▸ **SOURCE RECORDS**

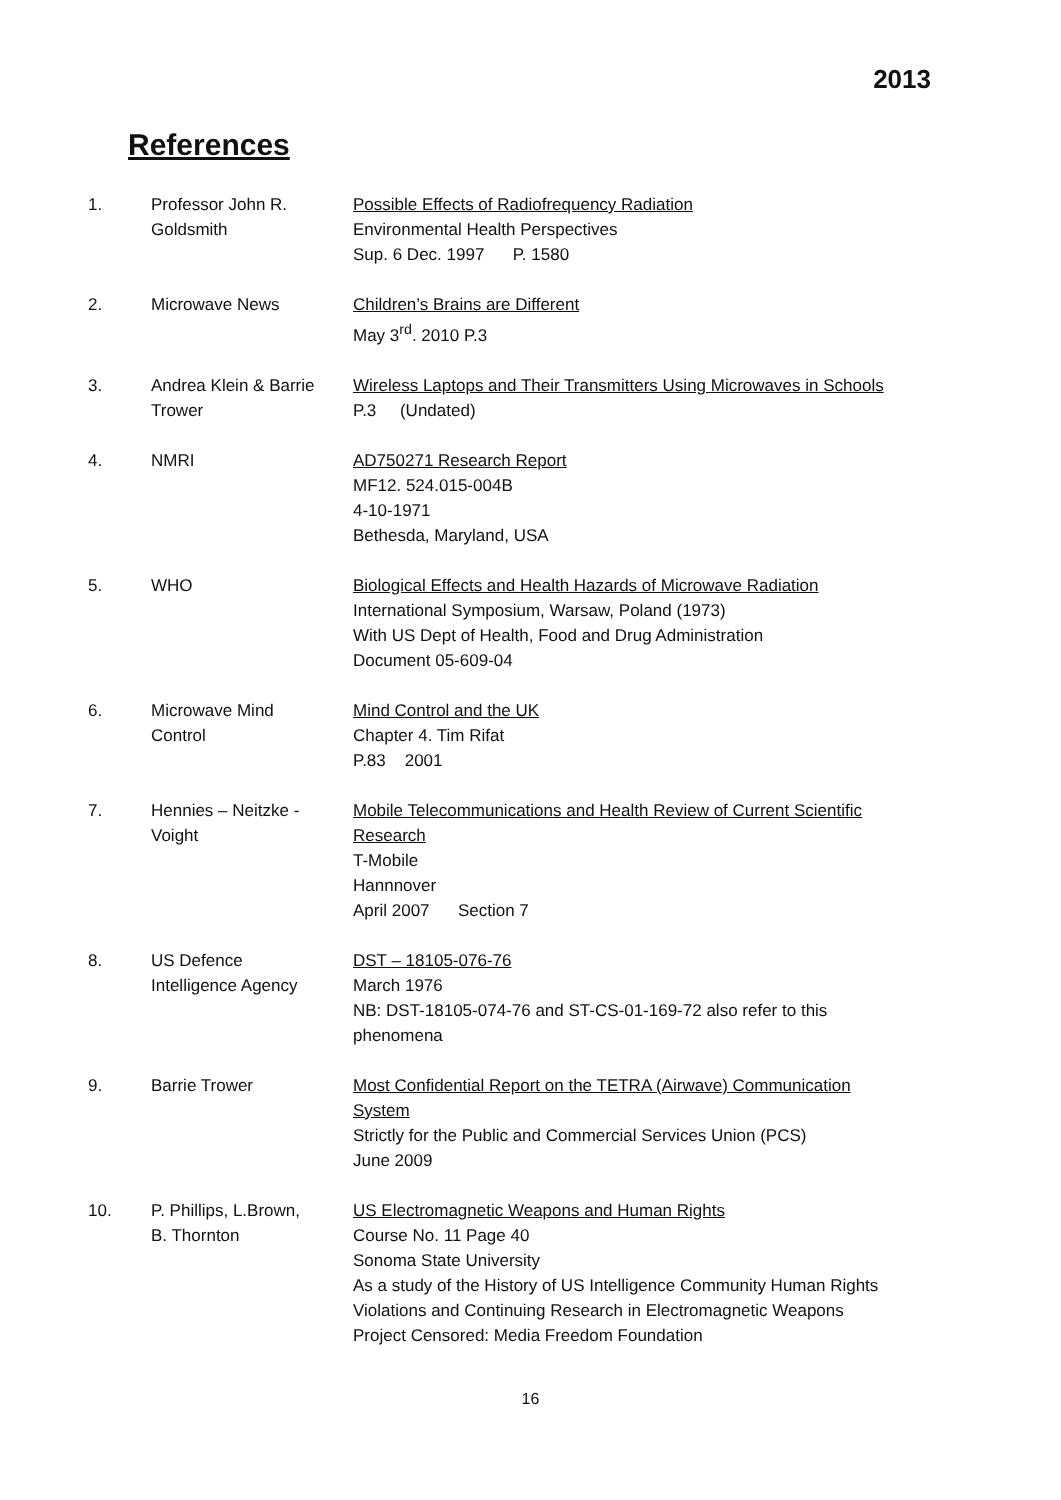2013
References
| 1. | Professor John R. Goldsmith | Possible Effects of Radiofrequency Radiation Environmental Health Perspectives Sup. 6 Dec. 1997 P. 1580 |
| 2. | Microwave News | Children’s Brains are Different May 3<sup>rd</sup>. 2010 P.3 |
| 3. | Andrea Klein & Barrie Trower | Wireless Laptops and Their Transmitters Using Microwaves in Schools P.3 (Undated) |
| 4. | NMRI | AD750271 Research Report MF12. 524.015-004B 4-10-1971 Bethesda, Maryland, USA |
| 5. | WHO | Biological Effects and Health Hazards of Microwave Radiation International Symposium, Warsaw, Poland (1973) With US Dept of Health, Food and Drug Administration Document 05-609-04 |
| 6. | Microwave Mind Control | Mind Control and the UK Chapter 4. Tim Rifat P.83 2001 |
| 7. | Hennies – Neitzke - Voight | Mobile Telecommunications and Health Review of Current Scientific Research T-Mobile Hannnover April 2007 Section 7 |
| 8. | US Defence Intelligence Agency | DST – 18105-076-76 March 1976 NB: DST-18105-074-76 and ST-CS-01-169-72 also refer to this phenomena |
| 9. | Barrie Trower | Most Confidential Report on the TETRA (Airwave) Communication System Strictly for the Public and Commercial Services Union (PCS) June 2009 |
| 10. | P. Phillips, L.Brown, B. Thornton | US Electromagnetic Weapons and Human Rights Course No. 11 Page 40 Sonoma State University As a study of the History of US Intelligence Community Human Rights Violations and Continuing Research in Electromagnetic Weapons Project Censored: Media Freedom Foundation |
16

▸ **ASSIGNMENT**
What is wanted is a copy of every line in the listing that includes the word "Radiation".

▸ **EXERCISE SOLUTION**
| 1. | Professor John R. Goldsmith | Possible Effects of Radiofrequency Radiation Environmental Health Perspectives Sup. 6 Dec. 1997 P. 1580 |
| 5. | WHO | Biological Effects and Health Hazards of Microwave Radiation International Symposium, Warsaw, Poland (1973) With US Dept of Health, Food and Drug Administration Document 05-609-04 |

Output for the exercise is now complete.